_PROBLEMS TO WORK ON_
1) Answer each question from the spongivore passage, marking your answers (a), (b), and (c):
(a) To which phylum do the animals that spongivores eat belong?
(b) Up to what percentage of the diets of Caribbean hawksbill turtle populations do sponges constitute?
(c) What share of the rock beauty's diet do sponges make up?
2) For each statement, state whether it agrees with the spongivore passage, and quote the words that decide it:
(a) Sponges make up 96% of the diets of Caribbean hawksbill turtle populations.
(b) The planehead filefish is a spongivorous coral reef fish.
(c) Certain nudibranch species feed selectively on specific sponge species.
(SUPPLIED PASSAGE)
A spongivore is an animal anatomically and physiologically adapted to eating animals of the phylum Porifera, commonly called sea sponges, for the main component of its diet. As a result of their diet, spongivore animals like the hawksbill turtle have developed sharp, narrow bird-like beak that allows them to reach within crevices on the reef to obtain sponges.

Contents

Examples

The hawksbill turtle and octopus are one of the few animals known to feed primarily on sponges. It is the only known spongivorous reptile. [1] Sponges of various select species constitute up to 95% of the diets of Caribbean hawksbill turtle populations. [2]

Pomacanthus imperator , the emperor angelfish; [3] [4] Lactophrys bicaudalis , the spotted trunkfish; [5] and Stephanolepis hispidus, the planehead filefish [6] are known spongivorous coral reef fish. The rock beauty Holocanthus tricolor is also spongivorous, with sponges making up 96% of their diet. [7]

Certain species of nudibranchs are known to feed selectively on specific species of sponges. [8]

Attacks and counter-attacks

Turret sponge, eaten by some spongivores. Blue sponge at Coral Gardens Oudekraal DSC07978.JPG
Turret sponge, eaten by some spongivores.
(End SUPPLIED PASSAGE)
(THE DATA)
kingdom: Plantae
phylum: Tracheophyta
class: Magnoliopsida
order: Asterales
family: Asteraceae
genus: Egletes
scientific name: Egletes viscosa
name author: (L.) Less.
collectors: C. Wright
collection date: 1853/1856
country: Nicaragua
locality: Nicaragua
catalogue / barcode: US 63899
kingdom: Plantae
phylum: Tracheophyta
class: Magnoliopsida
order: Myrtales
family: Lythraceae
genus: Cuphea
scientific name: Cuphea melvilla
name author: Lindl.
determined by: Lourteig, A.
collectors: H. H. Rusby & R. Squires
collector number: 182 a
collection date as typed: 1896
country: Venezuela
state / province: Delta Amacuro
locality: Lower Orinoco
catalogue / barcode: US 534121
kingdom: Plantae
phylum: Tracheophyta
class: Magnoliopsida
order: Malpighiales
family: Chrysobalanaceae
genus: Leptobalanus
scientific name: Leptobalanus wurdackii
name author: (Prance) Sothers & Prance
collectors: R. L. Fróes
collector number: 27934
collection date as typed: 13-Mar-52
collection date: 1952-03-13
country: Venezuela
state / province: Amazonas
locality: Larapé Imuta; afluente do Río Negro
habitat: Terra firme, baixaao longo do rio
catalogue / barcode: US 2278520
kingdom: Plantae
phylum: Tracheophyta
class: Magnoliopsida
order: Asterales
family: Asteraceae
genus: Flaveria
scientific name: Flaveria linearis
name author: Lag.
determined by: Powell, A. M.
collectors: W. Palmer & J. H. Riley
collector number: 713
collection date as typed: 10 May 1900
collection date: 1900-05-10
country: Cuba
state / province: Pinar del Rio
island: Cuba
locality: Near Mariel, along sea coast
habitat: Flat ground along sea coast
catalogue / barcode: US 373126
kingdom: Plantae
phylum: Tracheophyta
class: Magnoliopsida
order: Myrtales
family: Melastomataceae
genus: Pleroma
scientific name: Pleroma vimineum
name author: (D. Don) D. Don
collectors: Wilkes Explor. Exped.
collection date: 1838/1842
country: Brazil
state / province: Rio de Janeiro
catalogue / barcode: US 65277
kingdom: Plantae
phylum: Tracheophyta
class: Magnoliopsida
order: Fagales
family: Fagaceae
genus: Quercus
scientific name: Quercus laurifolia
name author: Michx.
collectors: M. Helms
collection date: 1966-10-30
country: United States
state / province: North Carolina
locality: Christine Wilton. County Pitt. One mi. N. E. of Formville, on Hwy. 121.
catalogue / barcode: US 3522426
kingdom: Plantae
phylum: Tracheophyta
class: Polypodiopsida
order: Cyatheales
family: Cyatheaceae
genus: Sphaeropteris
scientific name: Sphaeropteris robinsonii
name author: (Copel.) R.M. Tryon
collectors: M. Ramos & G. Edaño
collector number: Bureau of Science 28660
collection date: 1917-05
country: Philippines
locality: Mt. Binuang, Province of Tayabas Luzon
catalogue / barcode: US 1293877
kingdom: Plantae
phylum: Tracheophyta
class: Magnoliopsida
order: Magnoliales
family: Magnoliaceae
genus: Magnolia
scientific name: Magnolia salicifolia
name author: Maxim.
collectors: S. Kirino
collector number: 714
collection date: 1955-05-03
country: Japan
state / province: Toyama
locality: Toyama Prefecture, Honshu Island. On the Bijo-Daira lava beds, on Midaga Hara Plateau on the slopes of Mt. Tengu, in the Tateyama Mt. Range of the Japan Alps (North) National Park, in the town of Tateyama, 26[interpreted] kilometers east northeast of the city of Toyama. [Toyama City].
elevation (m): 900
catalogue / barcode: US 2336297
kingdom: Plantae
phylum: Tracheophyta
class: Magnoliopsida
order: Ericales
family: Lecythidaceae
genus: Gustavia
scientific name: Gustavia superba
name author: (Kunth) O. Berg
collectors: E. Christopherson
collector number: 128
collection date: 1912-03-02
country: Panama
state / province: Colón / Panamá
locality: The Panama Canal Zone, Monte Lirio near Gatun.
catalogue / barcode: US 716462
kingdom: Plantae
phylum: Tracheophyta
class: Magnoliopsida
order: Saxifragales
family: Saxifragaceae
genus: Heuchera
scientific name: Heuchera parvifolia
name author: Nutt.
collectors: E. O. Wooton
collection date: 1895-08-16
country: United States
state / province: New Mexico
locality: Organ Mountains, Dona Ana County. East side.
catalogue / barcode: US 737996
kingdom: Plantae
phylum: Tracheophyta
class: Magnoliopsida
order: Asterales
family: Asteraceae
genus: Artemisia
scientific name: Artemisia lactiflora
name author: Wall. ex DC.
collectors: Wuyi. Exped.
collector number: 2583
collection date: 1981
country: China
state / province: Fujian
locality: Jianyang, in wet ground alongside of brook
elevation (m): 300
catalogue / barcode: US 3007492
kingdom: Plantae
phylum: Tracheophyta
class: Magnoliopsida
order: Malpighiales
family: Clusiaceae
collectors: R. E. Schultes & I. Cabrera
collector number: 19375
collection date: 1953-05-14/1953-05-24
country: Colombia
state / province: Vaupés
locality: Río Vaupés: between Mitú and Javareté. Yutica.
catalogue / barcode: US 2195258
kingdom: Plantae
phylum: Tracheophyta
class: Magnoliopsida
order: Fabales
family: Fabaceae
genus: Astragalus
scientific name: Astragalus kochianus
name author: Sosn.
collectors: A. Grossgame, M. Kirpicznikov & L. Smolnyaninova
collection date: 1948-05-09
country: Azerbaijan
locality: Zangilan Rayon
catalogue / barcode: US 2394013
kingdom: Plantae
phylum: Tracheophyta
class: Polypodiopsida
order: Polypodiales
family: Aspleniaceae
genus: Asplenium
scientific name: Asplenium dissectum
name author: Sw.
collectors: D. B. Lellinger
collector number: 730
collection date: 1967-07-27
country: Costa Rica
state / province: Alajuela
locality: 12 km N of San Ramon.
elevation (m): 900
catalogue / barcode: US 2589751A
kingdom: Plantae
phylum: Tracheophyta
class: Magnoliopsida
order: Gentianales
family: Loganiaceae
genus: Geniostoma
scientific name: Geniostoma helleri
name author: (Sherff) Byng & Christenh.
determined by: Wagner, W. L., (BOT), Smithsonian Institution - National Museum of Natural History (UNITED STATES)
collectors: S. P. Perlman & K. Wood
(End THE DATA)
_ANSWERS IN ORDER_
1)
(a) Porifera
(b) Up to 95%
(c) 96%

2)
(a) No: "Sponges of various select species constitute up to 95% of the diets of Caribbean hawksbill turtle populations."
(b) Yes: "Stephanolepis hispidus, the planehead filefish [6] are known spongivorous coral reef fish."
(c) Yes: "Certain species of nudibranchs are known to feed selectively on specific species of sponges."